Brazilian Trade Barriers Polices to be analyzed by the WTO
Trade Policy Reviews are exercises conducted by the WTO at regular intervals that aim to examine and evaluate significant developments made by member countries that may have an impact on global trade. From July 17 -19, 2017, Brazilian trade policies and practices will be reviewed by the WTO. This will be the seventh review of the trade policies of Brazil.
Brazil’s administrative barriers, suspicious incentives, and tax system will be analyzed by the WTO in Geneva. Brazil’s comercial partners have presented more than 700 questions regarding Brazil trade policies, but the complex and burdensome tax system that creates multiple barriers for trade is expected to be the main topic for discussion in Brazilian trade review meeting this time.
Brazil not only acknowledged the high complexity of the Brazilian tax system, but also admitted that the government need to simplify and rationalize the system to improve its business environment and pointed out that negotiations to simplify its tax system are already being made.
Regarding the WTO and other countries’ questions about the local content requirements on programs to promote industrial development, Brazil stated that the critics made upon these requirements are inaccurate, since the programs aim to foster local production, improve technology and work force, which are legitimate objectives recognized by the WTO.

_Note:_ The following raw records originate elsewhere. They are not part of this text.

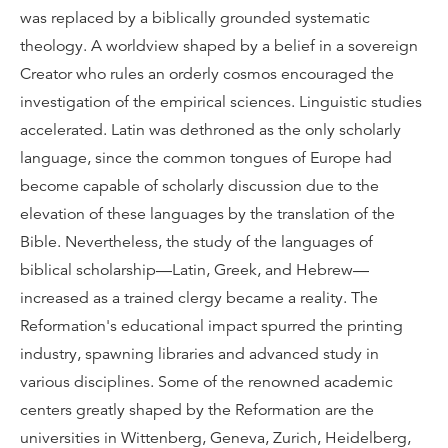
was replaced by a biblically grounded systematic
theology. A worldview shaped by a belief in a sovereign
Creator who rules an orderly cosmos encouraged the
investigation of the empirical sciences. Linguistic studies
accelerated. Latin was dethroned as the only scholarly
language, since the common tongues of Europe had
become capable of scholarly discussion due to the
elevation of these languages by the translation of the
Bible. Nevertheless, the study of the languages of
biblical scholarship—Latin, Greek, and Hebrew—
increased as a trained clergy became a reality. The
Reformation's educational impact spurred the printing
industry, spawning libraries and advanced study in
various disciplines. Some of the renowned academic
centers greatly shaped by the Reformation are the
universities in Wittenberg, Geneva, Zurich, Heidelberg,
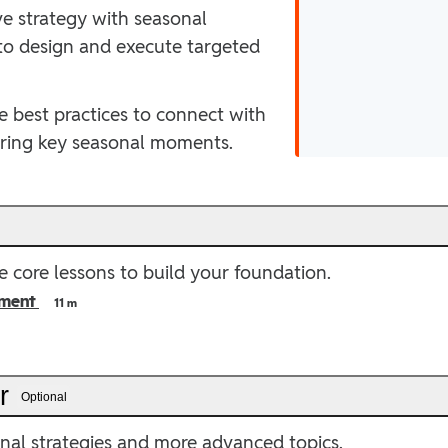
ve strategy with seasonal
 to design and execute targeted
e best practices to connect with
uring key seasonal moments.
e
 core lessons to build your foundation.
ment
11 m
er
Optional
onal strategies and more advanced topics.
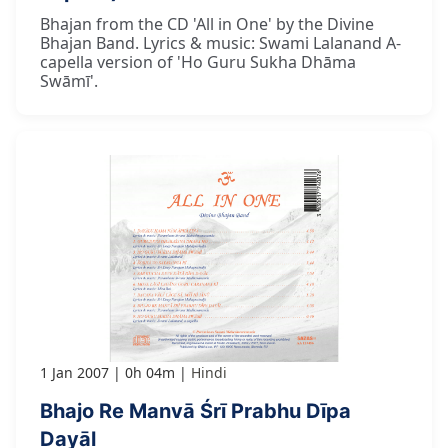
Bhajan from the CD 'All in One' by the Divine
Bhajan Band. Lyrics & music: Swami Lalanand A-
capella version of 'Ho Guru Sukha Dhāma
Swāmī'.
1 Jan 2007
0h 04m
Hindi
Bhajo Re Manvā Śrī Prabhu Dīpa
Dayāl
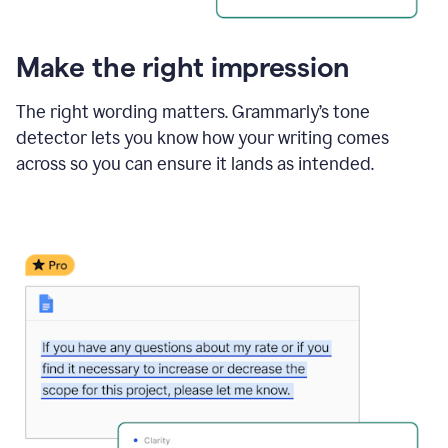
Make the right impression
The right wording matters. Grammarly’s tone
detector lets you know how your writing comes
across so you can ensure it lands as intended.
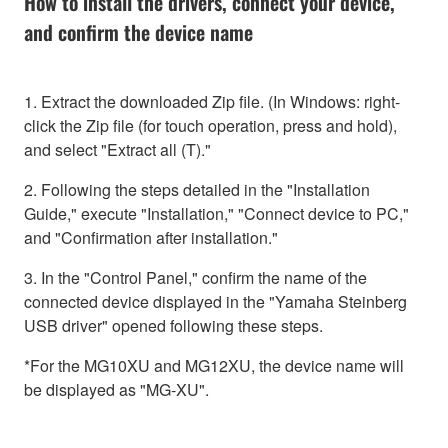
How to install the drivers, connect your device,
and confirm the device name
1. Extract the downloaded Zip file. (In Windows: right-
click the Zip file (for touch operation, press and hold),
and select "Extract all (T)."
2. Following the steps detailed in the "Installation
Guide," execute "Installation," "Connect device to PC,"
and "Confirmation after installation."
3. In the "Control Panel," confirm the name of the
connected device displayed in the "Yamaha Steinberg
USB driver" opened following these steps.
*For the MG10XU and MG12XU, the device name will
be displayed as "MG-XU".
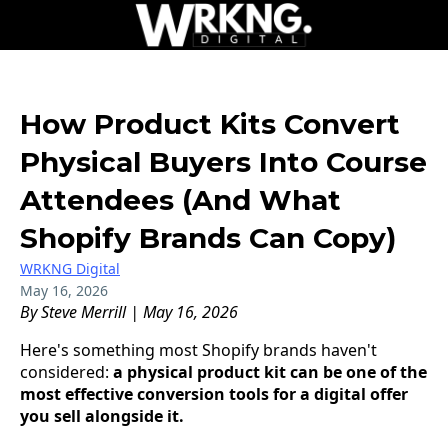
How Product Kits Convert
Physical Buyers Into Course
Attendees (And What
Shopify Brands Can Copy)
WRKNG Digital
May 16, 2026
By Steve Merrill | May 16, 2026
Here's something most Shopify brands haven't
considered:
a physical product kit can be one of the
most effective conversion tools for a digital offer
you sell alongside it.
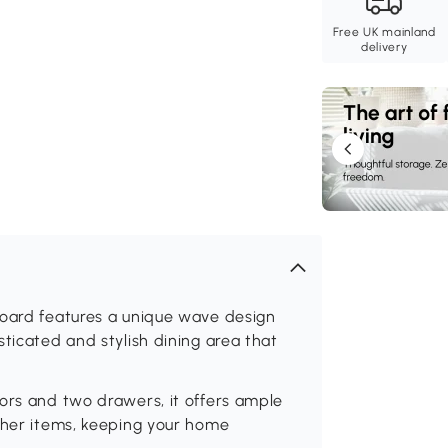
Free UK mainland
delivery
board features a unique wave design
ticated and stylish dining area that
ors and two drawers, it offers ample
other items, keeping your home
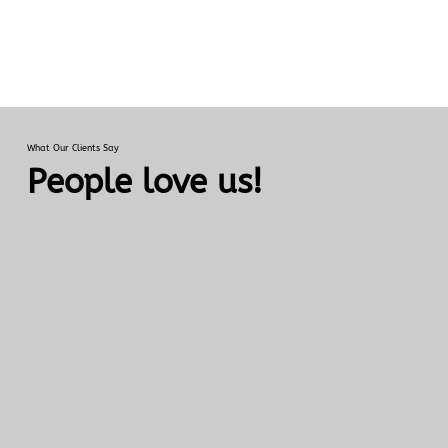
What Our Clients Say
People love us!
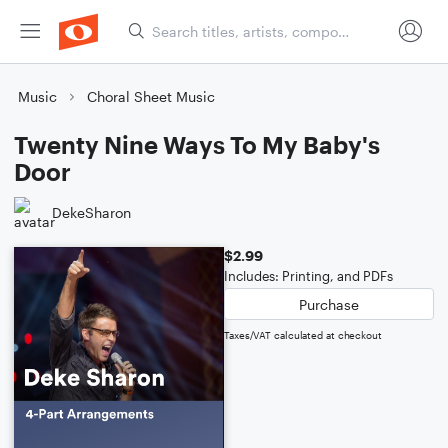
Music
Choral Sheet Music
Twenty Nine Ways To My Baby's
Door
DekeSharon
$2.99
Includes: Printing, and PDFs
Purchase
Taxes/VAT calculated at checkout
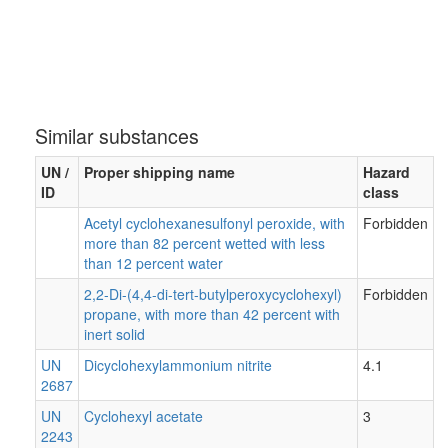
Similar substances
UN /
Proper shipping name
Hazard
ID
class
Acetyl cyclohexanesulfonyl peroxide, with
Forbidden
more than 82 percent wetted with less
than 12 percent water
2,2-Di-(4,4-di-tert-butylperoxycyclohexyl)
Forbidden
propane, with more than 42 percent with
inert solid
UN
Dicyclohexylammonium nitrite
4.1
2687
UN
Cyclohexyl acetate
3
2243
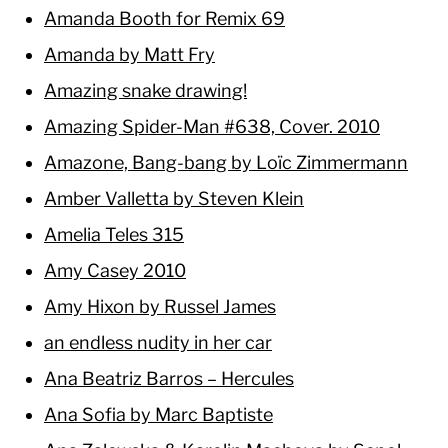
Amanda Booth for Remix 69
Amanda by Matt Fry
Amazing snake drawing!
Amazing Spider-Man #638, Cover. 2010
Amazone, Bang-bang by Loïc Zimmermann
Amber Valletta by Steven Klein
Amelia Teles 315
Amy Casey 2010
Amy Hixon by Russel James
an endless nudity in her car
Ana Beatriz Barros – Hercules
Ana Sofia by Marc Baptiste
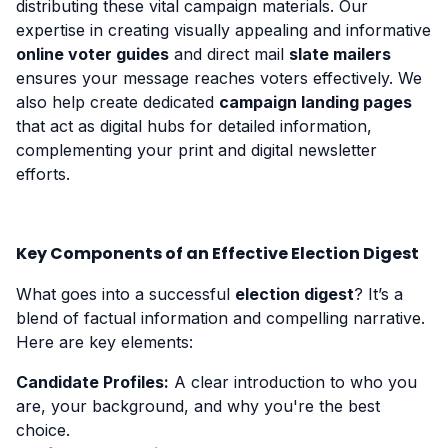
distributing these vital campaign materials. Our
expertise in creating visually appealing and informative
online voter guides
and direct mail
slate mailers
ensures your message reaches voters effectively. We
also help create dedicated
campaign landing pages
that act as digital hubs for detailed information,
complementing your print and digital newsletter
efforts.
Key Components of an Effective Election Digest
What goes into a successful
election digest
? It’s a
blend of factual information and compelling narrative.
Here are key elements:
Candidate Profiles:
A clear introduction to who you
are, your background, and why you're the best
choice.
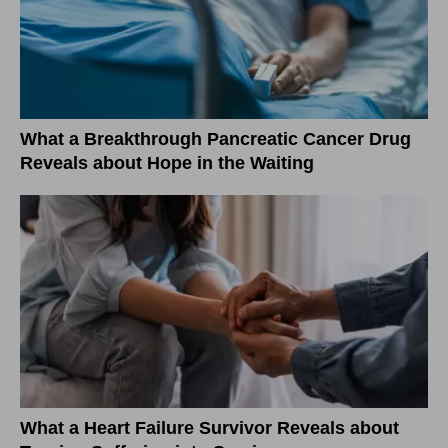
What a Breakthrough Pancreatic Cancer Drug
Reveals about Hope in the Waiting
What a Heart Failure Survivor Reveals about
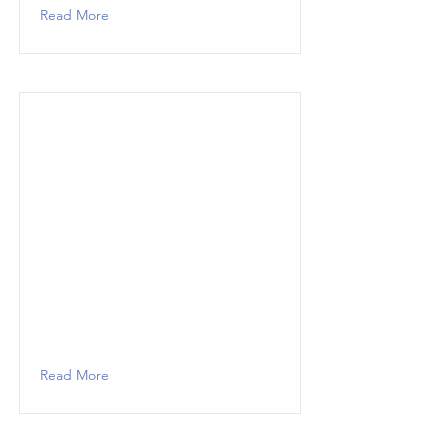
Read More
Read More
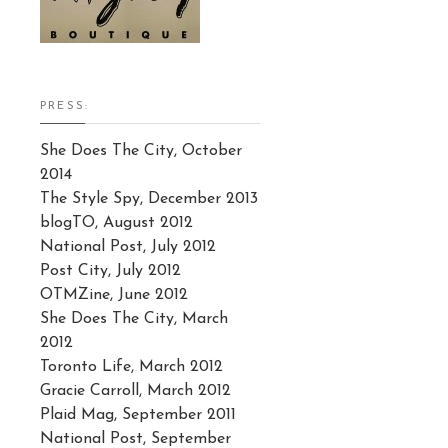
PRESS:
She Does The City, October
2014
The Style Spy, December 2013
blogTO, August 2012
National Post, July 2012
Post City, July 2012
OTMZine, June 2012
She Does The City, March
2012
Toronto Life, March 2012
Gracie Carroll, March 2012
Plaid Mag, September 2011
National Post, September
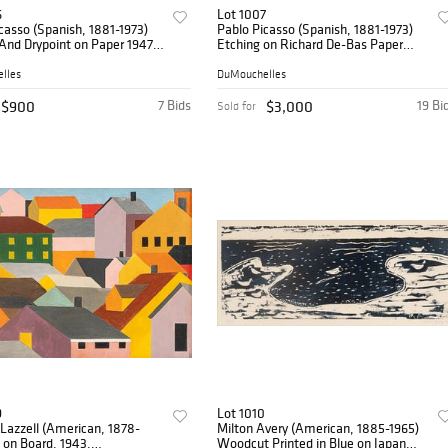
6
Lot 1007
casso (Spanish, 1881-1973)
Pablo Picasso (Spanish, 1881-1973)
And Drypoint on Paper 1947-
Etching on Richard De-Bas Paper
neto XVII (from Vingt Poèmes
August 6, 1968 (Printed 1971), 'Clin
ra)' H 14" W 10"
D'Oeil a Velazquez: Infante De Trois
lles
DuMouchelles
Quarts fr
$900
7 Bids
$3,000
19 Bi
Sold for
9
Lot 1010
Lazzell (American, 1878-
Milton Avery (American, 1885-1965)
l on Board, 1943,
Woodcut Printed in Blue on Japan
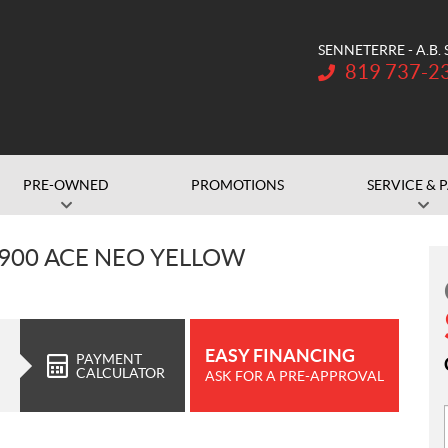
SENNETERRE - A.B.
Telephone:
819 737-2
PRE-OWNED
PROMOTIONS
SERVICE & 
 900 ACE NEO YELLOW
EASY FINANCING
PAYMENT
CALCULATOR
ASK FOR A PRE-APPROVAL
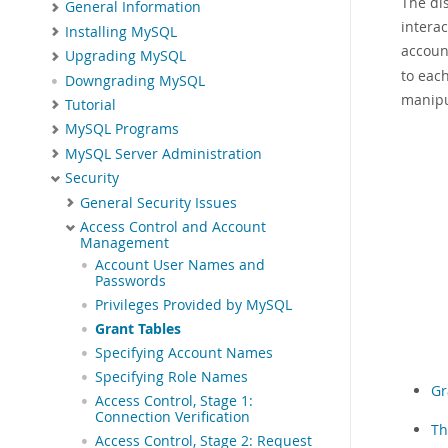
The di
General Information
interac
Installing MySQL
accoun
Upgrading MySQL
to eac
Downgrading MySQL
manipu
Tutorial
MySQL Programs
MySQL Server Administration
Security
General Security Issues
Access Control and Account
Management
Account User Names and
Passwords
Privileges Provided by MySQL
Grant Tables
Specifying Account Names
Specifying Role Names
Gr
Access Control, Stage 1:
Connection Verification
Th
Access Control, Stage 2: Request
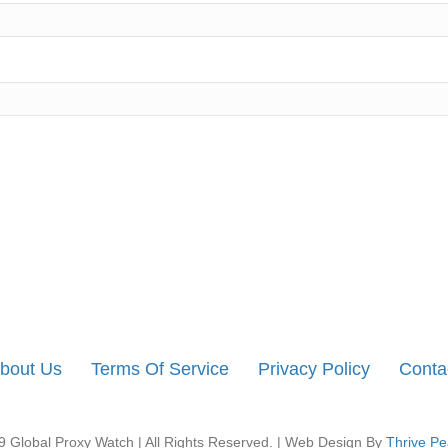
bout Us
Terms Of Service
Privacy Policy
Conta
 Global Proxy Watch | All Rights Reserved. | Web Design By
Thrive Pe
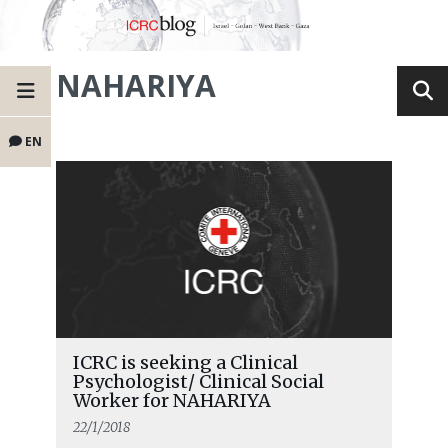
NAHARIYA
EN
ICRC is seeking a Clinical
Psychologist/ Clinical Social
Worker for NAHARIYA
22/1/2018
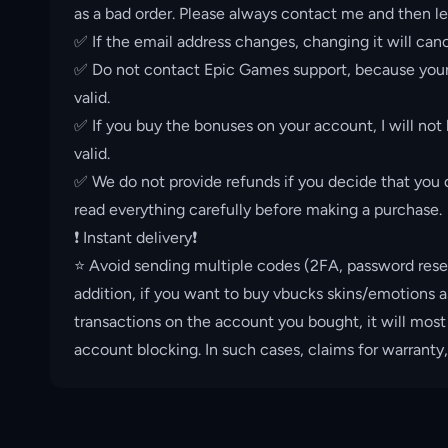
as a bad order. Please always contact me and then le
✅ If the email address changes, changing it will canc
✅ Do not contact Epic Games support, because your 
valid.
✅ If you buy the bonuses on your account, I will not
valid.
✅ We do not provide refunds if you decide that you d
read everything carefully before making a purchase.
❗️ Instant delivery❗️
⭐️ Avoid sending multiple codes (2FA, password rese
addition, if you want to buy vbucks skins/emotions a
transactions on the account you bought, it will most
account blocking. In such cases, claims for warranty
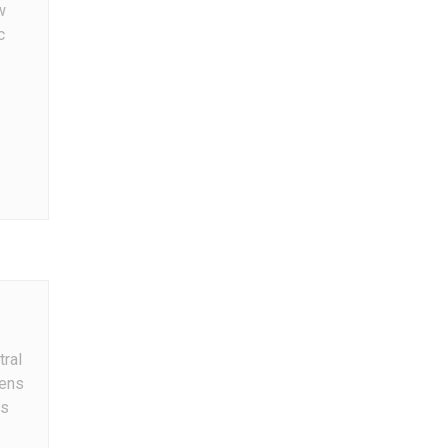
w
c
tral
ens
s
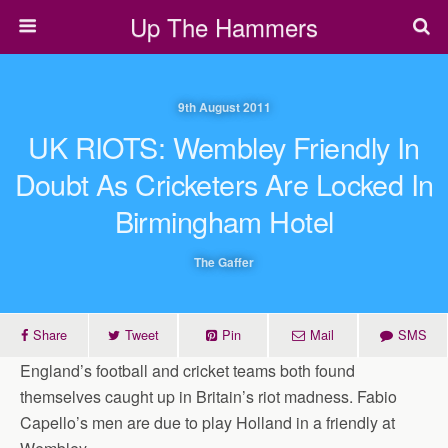
Up The Hammers
9th August 2011
UK RIOTS: Wembley Friendly In
Doubt As Cricketers Are Locked In
Birmingham Hotel
The Gaffer
Share
Tweet
Pin
Mail
SMS
England’s football and cricket teams both found
themselves caught up in Britain’s riot madness. Fabio
Capello’s men are due to play Holland in a friendly at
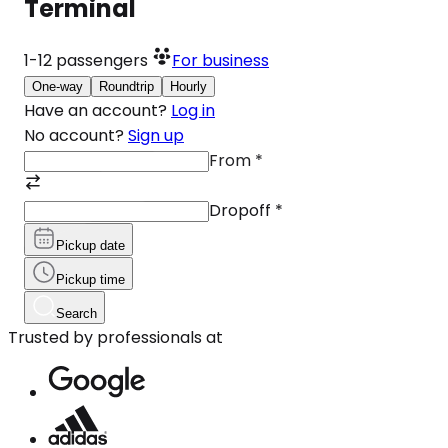
Terminal
1-12
passengers
For business
One-way
Roundtrip
Hourly
Have an account?
Log in
No account?
Sign up
From
*
Dropoff
*
Pickup date
Pickup time
Search
Trusted by professionals at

In light of the above, the Brazil delegation argued that critiques of Brazil’s focus on domestic market are only partially true, since Brazil has been making efforts to better integrate on the world’s global economy and because of the fact that its participation in GDP can be compared to countries like United States and Japan.
There is no doubt whatsoever, that a lot of work must be done to better integrate Brazil into the world’s global economy, there seems to be a common understanding within this government about the importance of simplifying Brazil’s bureaucracies. However, its national oriented politics may continue to jeopardize its liberalization process.